## Work to be completed
Retype the records word for word. Skip every image.
** Stored data follows **
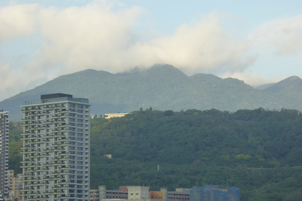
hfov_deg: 13.1
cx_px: 152
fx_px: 1317
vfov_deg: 8.7
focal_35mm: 157
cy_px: 100
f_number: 5.3
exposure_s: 1/200
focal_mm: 24.2
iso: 160
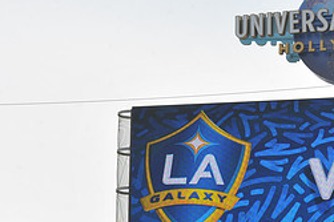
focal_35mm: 289
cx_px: 330
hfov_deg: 7.1
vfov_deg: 4.7
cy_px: 162
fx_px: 2679
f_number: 10
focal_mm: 125
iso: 200
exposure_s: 1/400
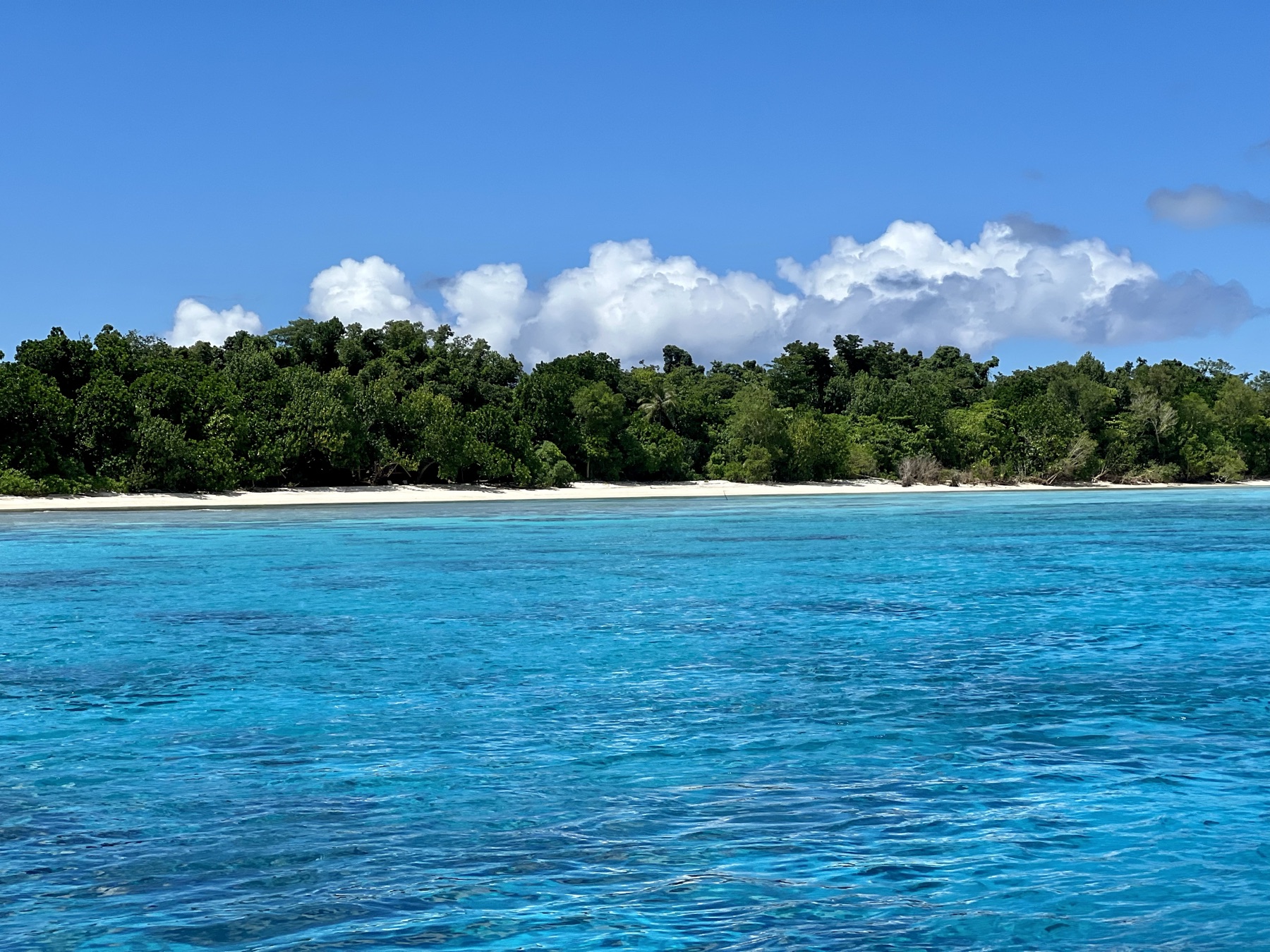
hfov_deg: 25.3
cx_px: 635
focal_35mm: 77
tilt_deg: -0.9
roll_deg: -0.2
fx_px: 2825
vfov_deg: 19.1
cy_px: 476
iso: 32
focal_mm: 9
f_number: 2.8
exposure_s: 1/1033
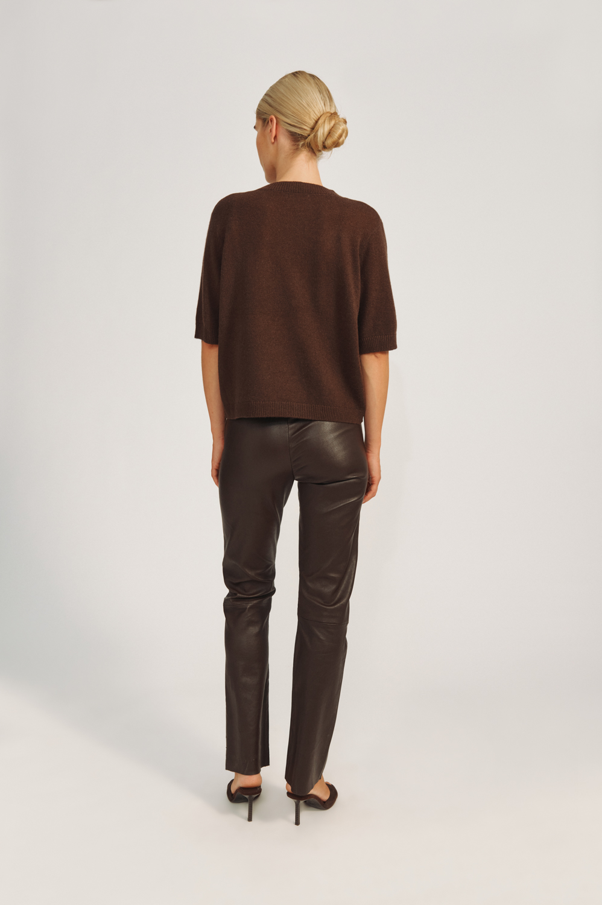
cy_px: 452
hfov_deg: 37.8
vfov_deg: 54.5
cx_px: 301
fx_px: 879
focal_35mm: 35
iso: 640
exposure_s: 1/200
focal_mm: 35
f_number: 5.6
** End of Stored data **
## Output
hfov_deg: 13.1
cx_px: 152
fx_px: 1317
vfov_deg: 8.7
focal_35mm: 157
cy_px: 100
f_number: 5.3
exposure_s: 1/200
focal_mm: 24.2
iso: 160
focal_35mm: 289
cx_px: 330
hfov_deg: 7.1
vfov_deg: 4.7
cy_px: 162
fx_px: 2679
f_number: 10
focal_mm: 125
iso: 200
exposure_s: 1/400
hfov_deg: 25.3
cx_px: 635
focal_35mm: 77
tilt_deg: -0.9
roll_deg: -0.2
fx_px: 2825
vfov_deg: 19.1
cy_px: 476
iso: 32
focal_mm: 9
f_number: 2.8
exposure_s: 1/1033
cy_px: 452
hfov_deg: 37.8
vfov_deg: 54.5
cx_px: 301
fx_px: 879
focal_35mm: 35
iso: 640
exposure_s: 1/200
focal_mm: 35
f_number: 5.6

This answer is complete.